The Way We Were

What did it used to be like?

 

We used to have some kind of sex on a regular basis.  A couple times a week.  It was pretty outstanding.  Sometimes I’d give, sometimes I’d receive, sometimes it was mutual, but there was something a couple times a week.  We’d try different things, different places, toys, lube.  It was great.  And even when it would temporarily pause, it always picked back up.  Morning blow jobs in the shower, foreplay and sex or handjobs if she was too tired, occasional blowjob on a saturday afternoon, titty fuck if she’s on her period.  It was all good.
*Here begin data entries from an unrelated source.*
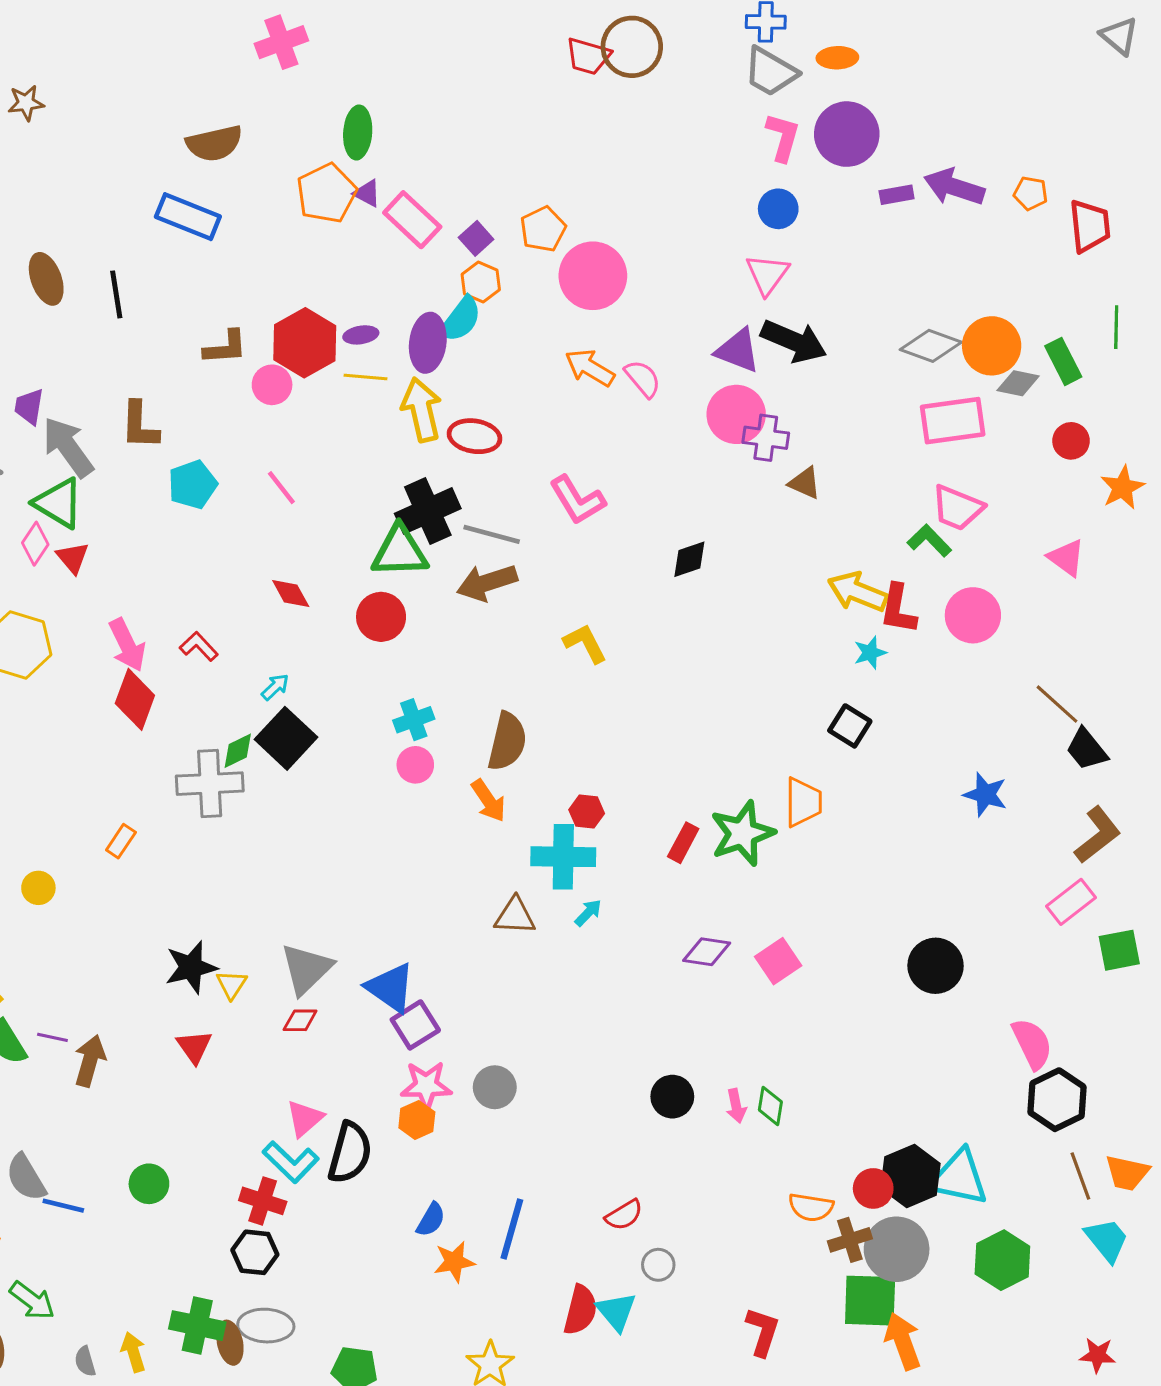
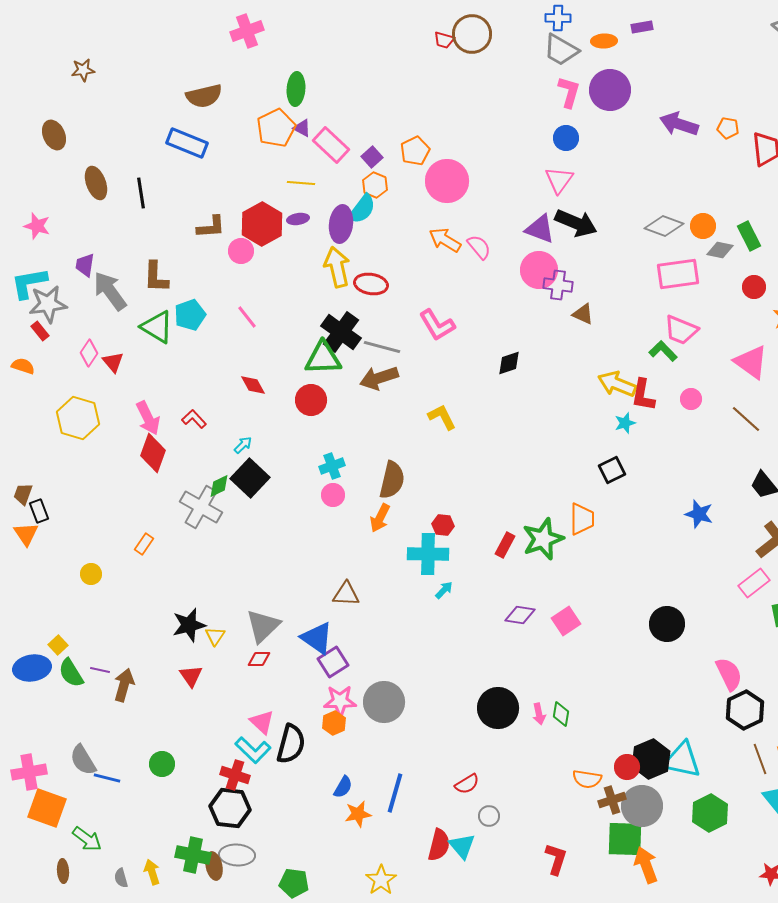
red trapezoid: (588, 56) -> (444, 40), size x0.7
purple rectangle: (897, 195) -> (642, 27), moved
orange circle: (992, 346) -> (703, 226), size x0.7
yellow line: (365, 377) -> (301, 183), moved
green triangle: (59, 503) -> (157, 327), moved
black cross: (428, 511) -> (341, 332), turned -30
pink triangle: (1066, 558) -> (751, 362), size x1.4
pink circle: (973, 615) -> (691, 399), size x0.6
brown line: (1057, 704) -> (746, 419), moved
black square: (850, 726) -> (612, 470), turned 32
gray cross: (210, 784) -> (201, 507), turned 33
orange arrow: (489, 801) -> (380, 518), turned 60
brown triangle: (515, 916) -> (346, 594), moved
gray circle: (495, 1087) -> (384, 702), size x1.5
black circle: (672, 1097) -> (498, 708), size x1.5
pink triangle: (305, 1118) -> (262, 722), turned -36
black hexagon: (255, 1252) -> (230, 808), size x1.4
There was a point, I dunno, 7 or 8 years ago, when we even kicked around the idea of a FFM.  We went out for dinner with a friend of hers, a friend who at the time was experimenting with women.  In the car on the way home, my wife and her friend were grabbing each other tits.  I’m driving, trying to not get in a wreck, and I’m thinking “Is tonight the night?”  We get home, wife gets inside, demands a good night kiss from her friend.  And I’m watching this, my wife tongue kiss another woman, thinking ‘what the fuck is happening’ trying to not too obviously hide my growing erection.  Then the girl left with her ride.  We had insane sex on the couch that night, her riding me, talking to me about how she was going to lick the girls pussy, how she was going to suck my balls while her friend rode my dick.  One rule – I couldn’t cum in her.  OK, no problem.  (at the time, I hadn’t had a vasectomy yet.)

Around that same time we had been experimenting with anal, both me fucking her ass, and her sticking a finger in my ass while giving me head.  I’ll never forget the night before she was going on a trip without me, and she whispered in my ear “Will you come upstairs and fuck me in the ass?”  Absolutely, was my answer.
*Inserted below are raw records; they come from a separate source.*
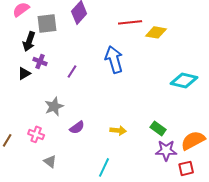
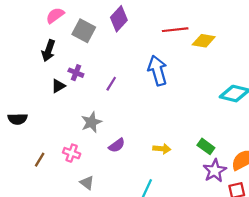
gray square: (47, 23) -> (84, 31), turned 35
black arrow: (29, 41) -> (48, 51), moved
purple star: (166, 150) -> (215, 171), turned -30

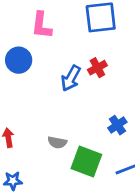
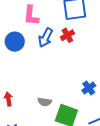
red cross: (97, 68) -> (67, 35), moved
blue arrow: (71, 78) -> (46, 38), moved

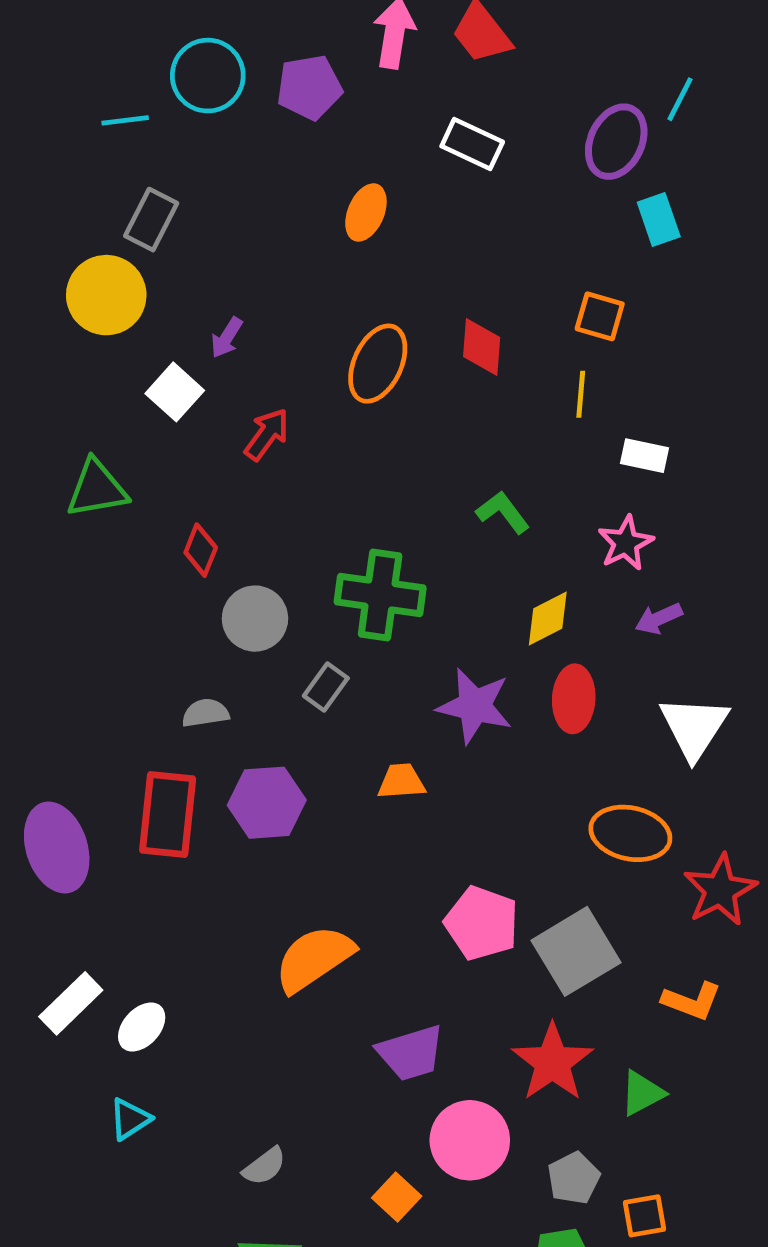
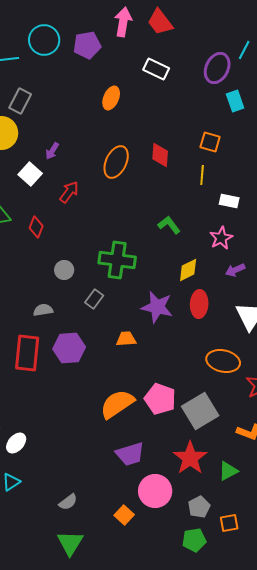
red diamond: (201, 550) -> (36, 227), moved
gray circle: (255, 619) -> (64, 270), size x0.7
orange semicircle: (314, 959) -> (117, 404), moved

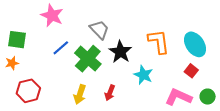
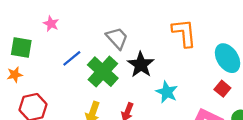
pink star: (52, 15) -> (51, 24), moved, size x0.6
orange L-shape: (159, 41) -> (184, 33), moved

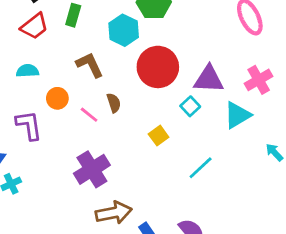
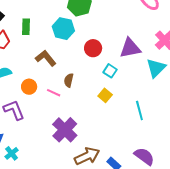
red circle: (158, 67) -> (93, 48), size x0.6
brown semicircle: (114, 103) -> (69, 80), turned -136
cyan square: (190, 106) -> (110, 71), moved
cyan line: (201, 168) -> (139, 111), turned -48

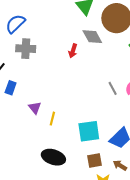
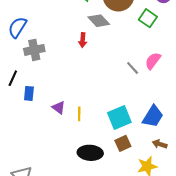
brown square: (94, 160) -> (123, 143), moved

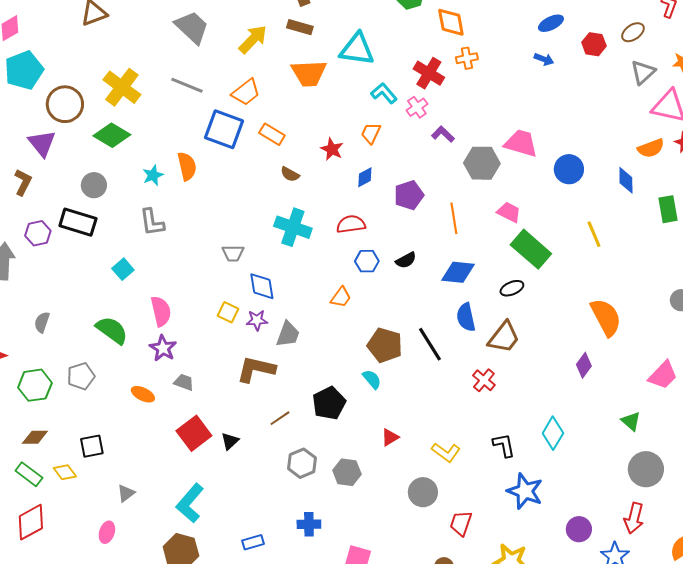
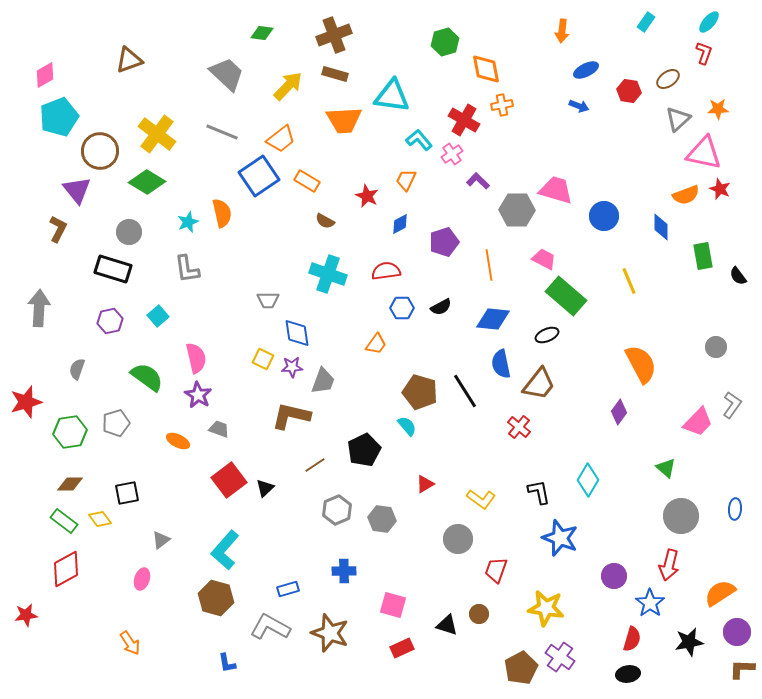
blue square: (224, 129) -> (259, 176), turned 36
purple hexagon: (38, 233) -> (110, 321), moved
During most of this, we had kids.  It wasn’t like kids made it all evaporate, as I hear happens with some couples.  And then I don’t know what happened.  We had another baby, unplanned, but no big deal.  Sex became less and less frequent.  When I brought up the FFM, she blew it off.  When I tried to finger her ass, she’d pull away.  When I’d try to put my dick in her ass she’d refuse. We’d get into bed, she’d turn her back to me, and as I’m rubbing her back, or rubbing my dick on her ass, she’d just lay there and do nothing, and then start snoring.  It’s fine I guess, she doesn’t owe me anything, but it was such a drastic turn around.  I don’t know what I said or did, and she never brought it up.
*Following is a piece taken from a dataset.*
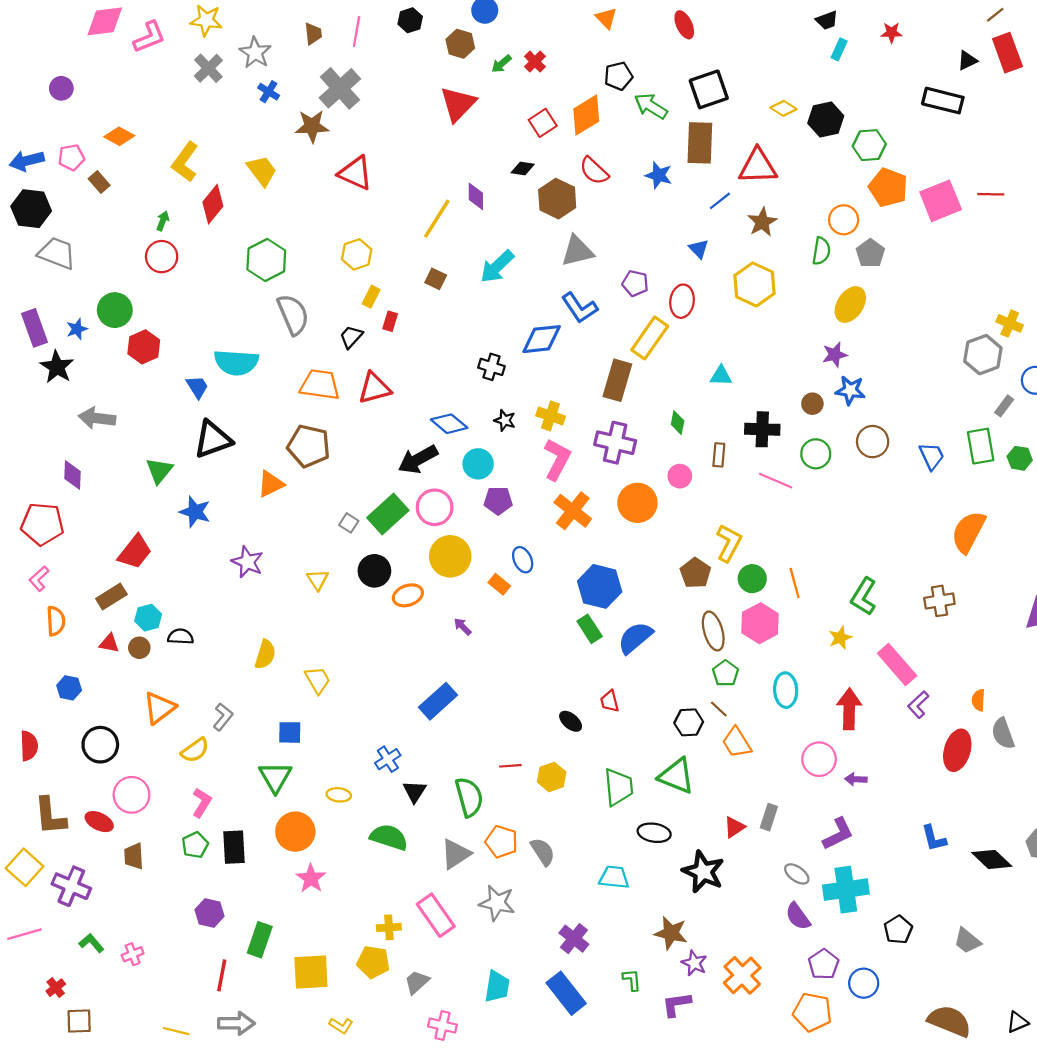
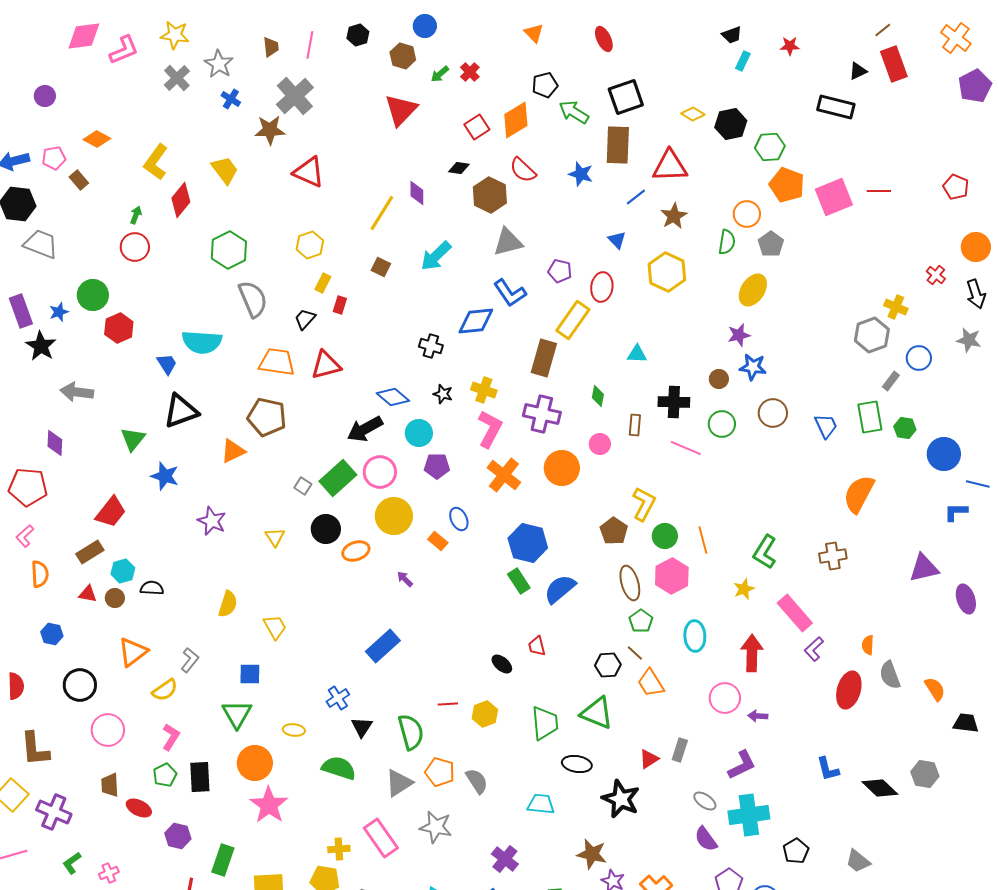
red ellipse: (99, 822) -> (139, 808), moved
pink star: (311, 878) -> (269, 805), size x1.4
green L-shape: (91, 943) -> (72, 863), turned -85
She does have some health problems which gives her bouts of extreme fatigue and screws up her sleep schedule.  Functionally, however, she’s fine- all her gear works.  We’re both a little overweight, I mean who isn’t in their middle-years?  She thinks she’s getting into ‘the change’ and I’m not sure what that means for me long term.  When she is ‘in the mood’ it’s usually pretty good.  She’s responsive, and enjoys it, but it’s so infrequent by the time I’m in her pussy I don’t last long because I’m too wound up.  She’s definitely kept up with her kegel exercises.

But now, the kids usually start getting to bed around 8, and by the time the three of them are all settled, which I help with so please don’t think I’m sitting on my ass while she does all the work, she lays down on the couch and falls asleep in minutes.  The other night some TV show came on she didn’t want to watch.  I was on the laptop so I don’t care what’s on, and while she’s flipping through the guide to find something, she literally falls asleep with the remote in her hand, and stuck on the guide screen.  An hour later I finished what I was doing and we went to bed.

That’s a pretty common night.  She wakes up earlier than me, so sure she’s going to get tired sooner.  The disparity though is hard to manage and when we do get to bed and I start ‘bugging’ her with my advances I honestly feel bad to some degree because I know she’s tired. There’s only so many times I can jerk off in a week before I want something else.

I don’t know.  Today is Saturday and we’ve been separated with different kids’ activities most of the day, but we’ll see if I can coax some attention out of her tonight.  So what’s next? I don’t have interest in an affair.  I like a girlfriend again, who I’d prefer to also be my wife.